Work instructions: Among the entries that follow, some lines contain the word "output". Show all of them.

(Exercise data begins)

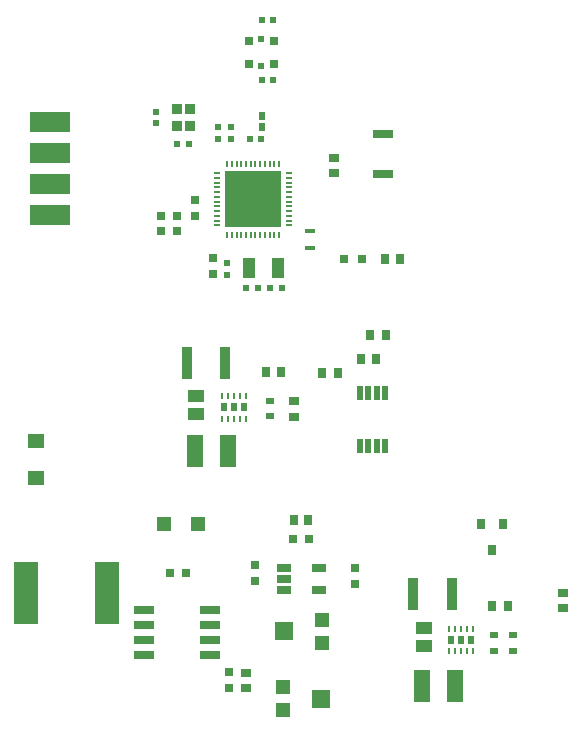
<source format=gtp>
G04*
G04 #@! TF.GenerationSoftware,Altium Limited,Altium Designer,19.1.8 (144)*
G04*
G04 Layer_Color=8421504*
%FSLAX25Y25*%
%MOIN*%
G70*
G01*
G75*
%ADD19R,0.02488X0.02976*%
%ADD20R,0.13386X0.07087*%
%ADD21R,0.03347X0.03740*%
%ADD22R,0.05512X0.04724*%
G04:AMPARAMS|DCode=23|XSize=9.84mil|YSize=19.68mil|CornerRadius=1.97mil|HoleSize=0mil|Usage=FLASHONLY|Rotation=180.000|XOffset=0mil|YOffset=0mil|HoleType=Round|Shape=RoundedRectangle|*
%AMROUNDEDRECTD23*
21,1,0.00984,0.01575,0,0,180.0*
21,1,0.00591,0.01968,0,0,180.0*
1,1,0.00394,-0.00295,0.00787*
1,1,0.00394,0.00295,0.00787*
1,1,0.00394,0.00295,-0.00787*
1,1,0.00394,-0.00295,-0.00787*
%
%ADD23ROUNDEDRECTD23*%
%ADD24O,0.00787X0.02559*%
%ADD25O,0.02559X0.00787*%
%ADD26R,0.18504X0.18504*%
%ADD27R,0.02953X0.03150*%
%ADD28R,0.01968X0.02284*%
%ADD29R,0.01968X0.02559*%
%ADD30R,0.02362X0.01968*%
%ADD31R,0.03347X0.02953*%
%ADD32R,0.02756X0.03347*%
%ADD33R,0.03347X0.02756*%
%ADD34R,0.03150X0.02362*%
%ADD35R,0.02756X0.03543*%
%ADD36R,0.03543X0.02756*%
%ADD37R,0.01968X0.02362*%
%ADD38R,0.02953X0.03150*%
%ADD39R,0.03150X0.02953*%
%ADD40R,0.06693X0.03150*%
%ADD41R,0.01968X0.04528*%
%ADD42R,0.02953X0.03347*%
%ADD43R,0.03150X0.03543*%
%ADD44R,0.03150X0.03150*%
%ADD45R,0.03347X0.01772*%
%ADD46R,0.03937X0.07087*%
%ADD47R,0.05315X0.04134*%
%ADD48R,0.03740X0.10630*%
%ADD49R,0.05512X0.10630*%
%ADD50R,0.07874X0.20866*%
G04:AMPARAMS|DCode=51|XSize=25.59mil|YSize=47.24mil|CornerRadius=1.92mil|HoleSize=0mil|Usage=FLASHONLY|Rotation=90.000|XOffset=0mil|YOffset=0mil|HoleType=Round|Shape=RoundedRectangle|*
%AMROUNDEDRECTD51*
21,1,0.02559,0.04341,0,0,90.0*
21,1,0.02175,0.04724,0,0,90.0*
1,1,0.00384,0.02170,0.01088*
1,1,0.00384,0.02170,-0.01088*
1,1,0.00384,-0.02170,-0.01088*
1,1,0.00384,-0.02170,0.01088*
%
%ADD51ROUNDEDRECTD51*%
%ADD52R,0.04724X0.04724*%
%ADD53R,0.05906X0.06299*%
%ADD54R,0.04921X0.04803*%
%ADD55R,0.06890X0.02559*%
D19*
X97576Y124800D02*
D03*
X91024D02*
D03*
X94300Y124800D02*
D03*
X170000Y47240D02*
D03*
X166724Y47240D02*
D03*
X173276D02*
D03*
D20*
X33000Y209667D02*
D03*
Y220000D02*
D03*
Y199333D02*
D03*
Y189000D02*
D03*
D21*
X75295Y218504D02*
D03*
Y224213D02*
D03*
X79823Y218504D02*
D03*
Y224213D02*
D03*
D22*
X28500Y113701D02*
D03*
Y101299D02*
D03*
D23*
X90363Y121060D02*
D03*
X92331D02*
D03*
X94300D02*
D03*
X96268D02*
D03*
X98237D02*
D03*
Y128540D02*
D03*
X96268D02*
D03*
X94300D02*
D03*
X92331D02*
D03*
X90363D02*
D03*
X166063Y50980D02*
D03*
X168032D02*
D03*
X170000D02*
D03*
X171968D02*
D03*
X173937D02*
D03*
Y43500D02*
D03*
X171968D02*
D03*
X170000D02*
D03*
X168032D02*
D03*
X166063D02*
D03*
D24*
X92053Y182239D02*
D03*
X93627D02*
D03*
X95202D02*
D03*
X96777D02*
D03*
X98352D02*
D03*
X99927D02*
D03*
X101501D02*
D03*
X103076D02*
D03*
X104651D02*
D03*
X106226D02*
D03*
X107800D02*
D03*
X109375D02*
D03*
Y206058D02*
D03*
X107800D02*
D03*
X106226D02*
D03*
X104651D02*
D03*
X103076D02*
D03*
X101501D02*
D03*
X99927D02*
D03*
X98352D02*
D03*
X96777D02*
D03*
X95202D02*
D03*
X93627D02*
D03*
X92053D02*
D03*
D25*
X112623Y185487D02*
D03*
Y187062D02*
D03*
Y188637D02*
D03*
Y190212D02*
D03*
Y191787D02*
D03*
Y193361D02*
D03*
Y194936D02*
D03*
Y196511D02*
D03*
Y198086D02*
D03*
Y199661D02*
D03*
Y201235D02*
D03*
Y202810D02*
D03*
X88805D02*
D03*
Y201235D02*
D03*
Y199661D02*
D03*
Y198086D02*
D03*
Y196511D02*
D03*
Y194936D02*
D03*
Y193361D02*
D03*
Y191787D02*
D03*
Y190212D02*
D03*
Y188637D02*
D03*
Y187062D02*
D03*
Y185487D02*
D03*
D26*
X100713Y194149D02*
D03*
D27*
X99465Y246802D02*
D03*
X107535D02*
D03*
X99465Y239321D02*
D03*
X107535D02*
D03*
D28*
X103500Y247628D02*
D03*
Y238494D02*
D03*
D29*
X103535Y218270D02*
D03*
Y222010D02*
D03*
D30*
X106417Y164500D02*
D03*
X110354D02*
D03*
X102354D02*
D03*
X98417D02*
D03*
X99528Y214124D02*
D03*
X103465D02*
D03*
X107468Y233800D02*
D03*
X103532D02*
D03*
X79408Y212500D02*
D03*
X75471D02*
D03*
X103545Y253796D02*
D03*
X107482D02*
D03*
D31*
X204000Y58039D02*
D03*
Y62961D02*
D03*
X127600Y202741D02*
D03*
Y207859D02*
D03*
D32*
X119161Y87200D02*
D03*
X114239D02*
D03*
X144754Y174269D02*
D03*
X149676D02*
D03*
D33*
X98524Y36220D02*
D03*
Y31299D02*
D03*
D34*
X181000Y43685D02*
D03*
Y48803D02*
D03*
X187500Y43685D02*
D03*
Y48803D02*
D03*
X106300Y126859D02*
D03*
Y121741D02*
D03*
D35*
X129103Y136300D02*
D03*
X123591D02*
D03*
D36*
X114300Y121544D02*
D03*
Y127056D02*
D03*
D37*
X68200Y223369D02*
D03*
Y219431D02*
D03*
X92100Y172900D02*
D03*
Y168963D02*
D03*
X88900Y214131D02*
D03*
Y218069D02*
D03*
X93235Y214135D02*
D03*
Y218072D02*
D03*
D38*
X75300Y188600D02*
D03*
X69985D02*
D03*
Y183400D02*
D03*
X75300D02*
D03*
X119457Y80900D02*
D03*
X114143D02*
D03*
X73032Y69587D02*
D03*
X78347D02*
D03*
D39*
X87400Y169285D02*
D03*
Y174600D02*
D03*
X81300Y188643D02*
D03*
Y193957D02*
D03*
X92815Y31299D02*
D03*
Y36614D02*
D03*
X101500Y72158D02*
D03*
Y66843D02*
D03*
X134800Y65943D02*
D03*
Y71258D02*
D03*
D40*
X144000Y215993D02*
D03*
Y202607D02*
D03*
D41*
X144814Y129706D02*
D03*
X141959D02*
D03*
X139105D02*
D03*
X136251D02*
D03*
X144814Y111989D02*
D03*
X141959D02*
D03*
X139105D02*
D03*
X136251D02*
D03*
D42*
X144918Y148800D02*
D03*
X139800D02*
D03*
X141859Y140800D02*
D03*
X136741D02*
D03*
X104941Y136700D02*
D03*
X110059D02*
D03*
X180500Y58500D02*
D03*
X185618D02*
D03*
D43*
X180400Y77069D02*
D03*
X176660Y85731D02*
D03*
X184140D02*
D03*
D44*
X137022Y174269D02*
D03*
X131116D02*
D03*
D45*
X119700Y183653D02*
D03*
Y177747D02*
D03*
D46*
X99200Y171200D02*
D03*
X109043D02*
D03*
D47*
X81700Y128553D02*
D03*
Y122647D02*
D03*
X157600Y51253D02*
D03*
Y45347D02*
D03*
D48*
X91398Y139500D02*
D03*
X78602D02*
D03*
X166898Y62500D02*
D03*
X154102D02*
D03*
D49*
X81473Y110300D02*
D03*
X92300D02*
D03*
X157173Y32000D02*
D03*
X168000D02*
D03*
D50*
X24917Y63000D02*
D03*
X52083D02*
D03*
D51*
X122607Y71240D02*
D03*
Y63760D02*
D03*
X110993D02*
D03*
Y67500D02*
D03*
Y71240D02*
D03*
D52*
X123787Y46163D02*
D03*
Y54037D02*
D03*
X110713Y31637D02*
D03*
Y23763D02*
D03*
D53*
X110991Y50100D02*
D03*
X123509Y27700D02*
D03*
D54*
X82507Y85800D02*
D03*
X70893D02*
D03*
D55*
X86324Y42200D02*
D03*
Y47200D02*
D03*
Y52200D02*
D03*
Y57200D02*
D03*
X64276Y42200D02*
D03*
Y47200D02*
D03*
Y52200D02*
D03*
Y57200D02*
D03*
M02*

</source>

(Exercise data ends)
(Exercise data begins)

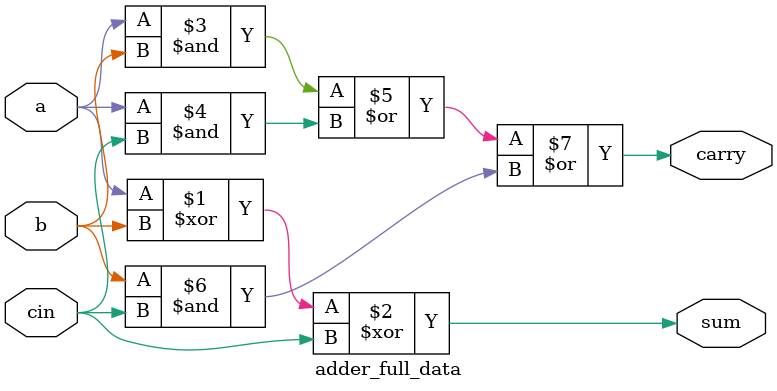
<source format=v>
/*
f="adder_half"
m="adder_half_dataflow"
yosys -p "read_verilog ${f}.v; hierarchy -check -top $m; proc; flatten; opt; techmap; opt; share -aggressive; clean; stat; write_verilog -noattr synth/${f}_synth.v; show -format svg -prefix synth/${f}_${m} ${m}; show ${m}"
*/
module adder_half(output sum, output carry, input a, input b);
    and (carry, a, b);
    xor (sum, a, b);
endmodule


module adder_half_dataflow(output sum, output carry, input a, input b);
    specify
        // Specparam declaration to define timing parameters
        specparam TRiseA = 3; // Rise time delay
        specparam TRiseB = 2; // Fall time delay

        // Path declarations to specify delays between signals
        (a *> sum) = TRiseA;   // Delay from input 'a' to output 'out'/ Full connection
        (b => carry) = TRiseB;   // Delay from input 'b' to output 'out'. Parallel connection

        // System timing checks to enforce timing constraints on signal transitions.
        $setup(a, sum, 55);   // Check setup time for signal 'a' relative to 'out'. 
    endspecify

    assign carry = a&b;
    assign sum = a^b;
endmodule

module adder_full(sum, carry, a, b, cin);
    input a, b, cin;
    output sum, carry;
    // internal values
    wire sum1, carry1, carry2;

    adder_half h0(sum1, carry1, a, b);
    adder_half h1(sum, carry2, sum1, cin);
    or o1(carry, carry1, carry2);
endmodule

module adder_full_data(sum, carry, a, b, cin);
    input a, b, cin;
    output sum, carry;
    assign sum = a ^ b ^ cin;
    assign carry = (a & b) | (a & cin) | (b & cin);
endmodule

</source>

(Exercise data ends)

Answer for the task:
module adder_half(output sum, output carry, input a, input b);
module adder_half_dataflow(output sum, output carry, input a, input b);
        (a *> sum) = TRiseA;   // Delay from input 'a' to output 'out'/ Full connection
        (b => carry) = TRiseB;   // Delay from input 'b' to output 'out'. Parallel connection
    output sum, carry;
    output sum, carry;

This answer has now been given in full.